Critial sections in CUDA do not have to be complicated though. The fences as I describe can be used to implement mutexes with the same mutex specifications of C++, Java, OpenMP etc. Programers with intuition from those languages could then use those intuitions in CUDA as well. No other language that provides locks also requires programmers to add fences in the way that it seems like you are suggesting.

Programming concurrency is hard :) locks are nice abstractions which can ease the burden and hide the insanely complicated weak memory model by encapsolating fences in their implementation.

Thanks again for the discussion!

Robert_Crovella · September 10, 2017, 9:01pm

Who said anything about libraries? The original code is not in a library. If this were a well written library, with reasonably good testing and a well-defined set of conditions under which it is valid, I would have no argument. But the original code is not a library. In fact I would say it looks nothing like a library. Furthermore it’s presented in a book about learning CUDA. Not about how to abstract away the difficulties, after you’ve understood the concepts. Therefore I wouldn’t treat it the same way I would treat a library reference. If someone says, “this ought to have a threadfence”, and they understand all the concepts, then go for it.

I’m pretty sure I can demonstrate something that proves only one thread has a lock at a time, without any other memory considerations. I can certainly do it with some other memory considerations that are not threadfence (e.g. atomics or volatile). I’m sure if I wrote something you would argue that its not what you intended. So I see little point into getting into that. It’s OK if you disagree with me. It’s the nature of community. I never once said memory ordering didn’t have to be attended to. I suggested it’s a different concept than ensuring a unique thread wins a lock. If you disagree, and feel they ought to be treated together, its OK.

CUDA doesn’t provide locks. What is presented was straight line CUDA code, not a library call, and was presented in a particular book, for a particular purpose, and the author apparently didn’t even get it right for that purpose.

If you pick up that code from that book, and feel that it ought to have a threadfence, feel free to add one.

Stating it ought to have one is a matter of opinion. I have mine, you have yours. It’s OK.

tyler.sorensen · September 12, 2017, 9:12am

There isn’t much talk about threadfence on these boards, so I think discussions like this are really valuable. Thanks for taking the time txbob.

You might be right, but I think we could have a really nice discussion around this :)

I think this summarizes nicely the differences of our opinions.

I think though, that there are two things that are not opinion that we could hopefully agree on (please let me know if not!). I want to briefly try to summarize these:

The concrete lock applications in CUDA by Example are broken, leading to observably incorrect results on current GPUs. The fix is to use threadfence in a way that is semantically equivalent to the description in the errata.
If a programmer wants to use the lock.h file from CUDA by Example (which implements a standard mutex API) and use this to write data-race free code, then encapsulating the threadfence in the mutex implementation (as I described earlier) is sufficient to achieve the memory ordering properties found in other languages. That is, a data-race free application will not have to (and in fact, can not) use additional fences to ensure correctness.

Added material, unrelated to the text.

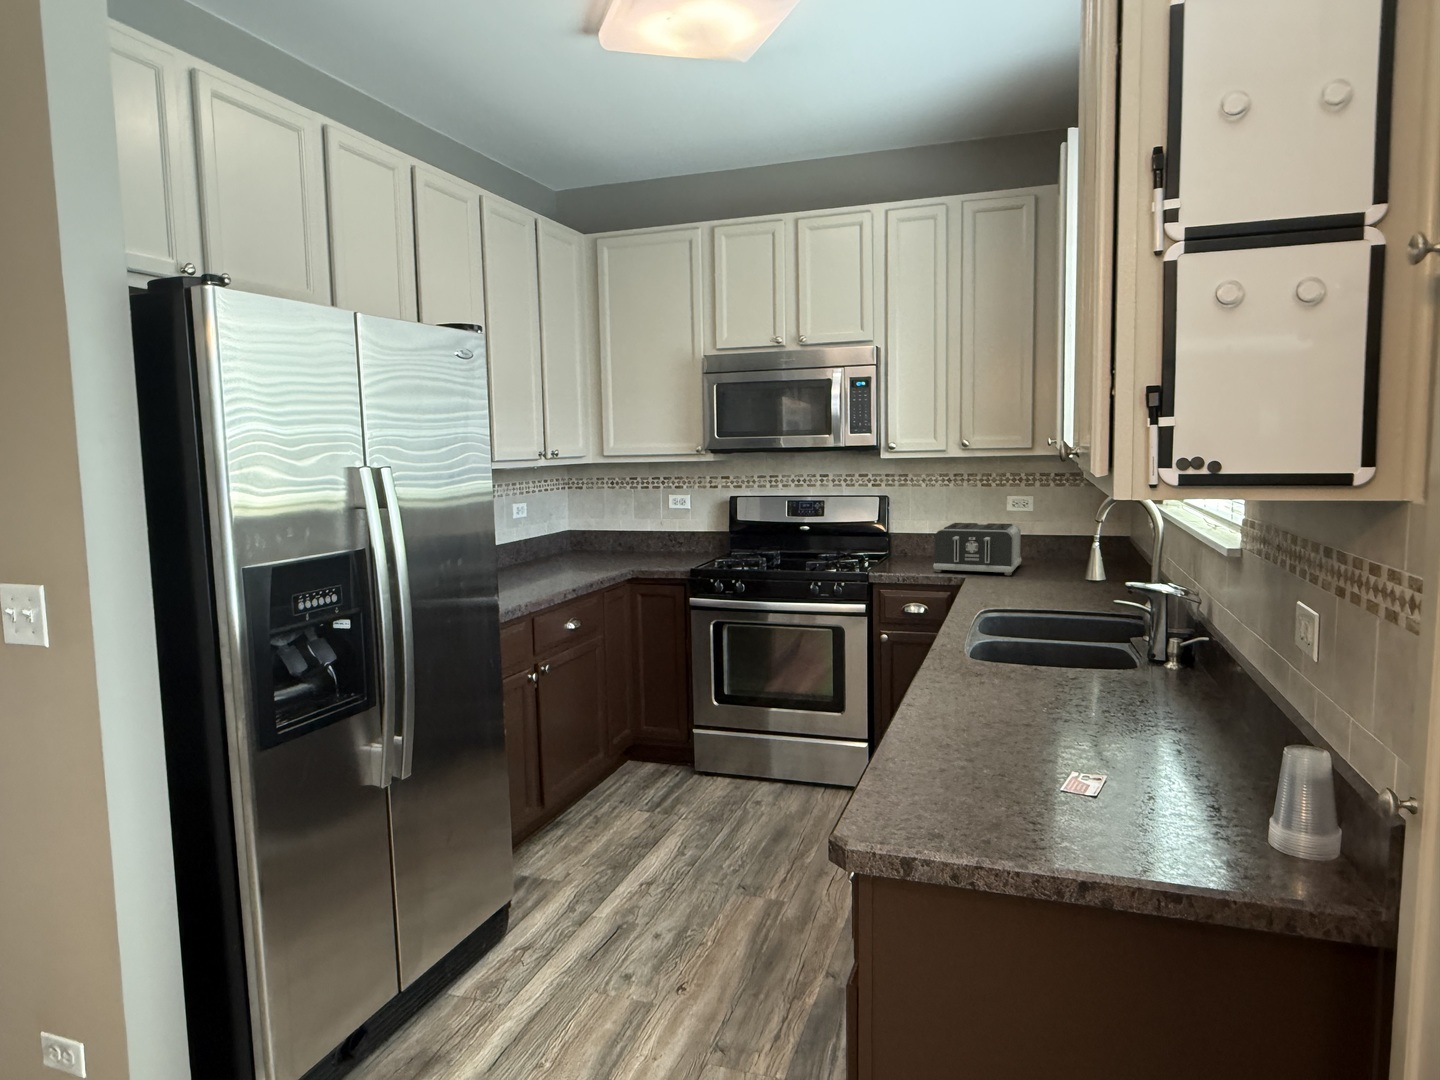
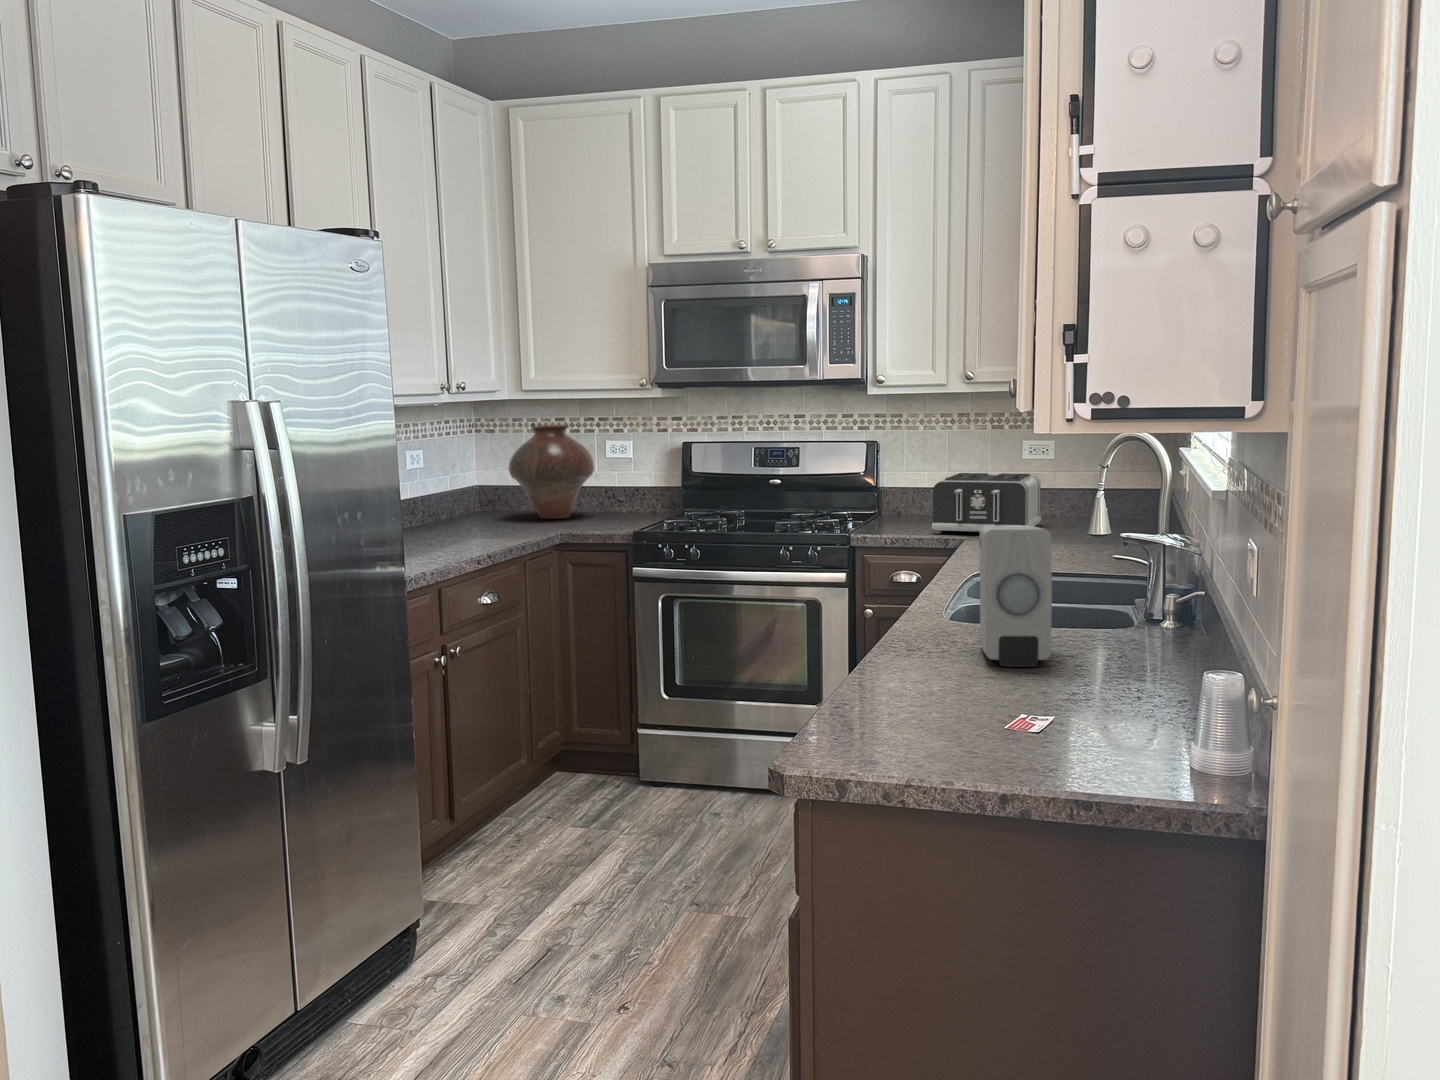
vase: none [595,483,662,557] -> present [509,425,594,519]
soap dispenser: none [1005,580,1080,712] -> present [980,527,1052,667]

Robert_Crovella · September 17, 2018, 5:34pm

After some additional exposure to the ideas expressed here, I’ve come to the conclusion that my previous position(s) were not correct. It’s not a good idea to try to separate lock behavior from what the lock is intended to accomplish. A well-written lock function should provide some level of fencing.

I think that is a key point being made by other contributors to this thread, and I would like to amend my previous comments and concur with that. Also, with respect to pointing out defects in the code presented in CUDA by Example, I should not have obscured that or diminished those valid points. Rather than trying to edit my previous comments and create incoherence in this thread, I’d like this comment to reflect that my positions above were incorrect, for anyone who may visit this thread in the future.

For such visitors, you may also be interested in a new addition to the PTX manual in CUDA 9:

[url]https://docs.nvidia.com/cuda/parallel-thread-execution/index.html#memory-consistency-model[/url]

This addition provides a more formal statement of the CUDA memory model than has previously existed. Albeit at the PTX level, of particular interest to those investigating or possibly writing CUDA locks might be section 8.7:

[url]https://docs.nvidia.com/cuda/parallel-thread-execution/index.html#release-acquire-patterns[/url]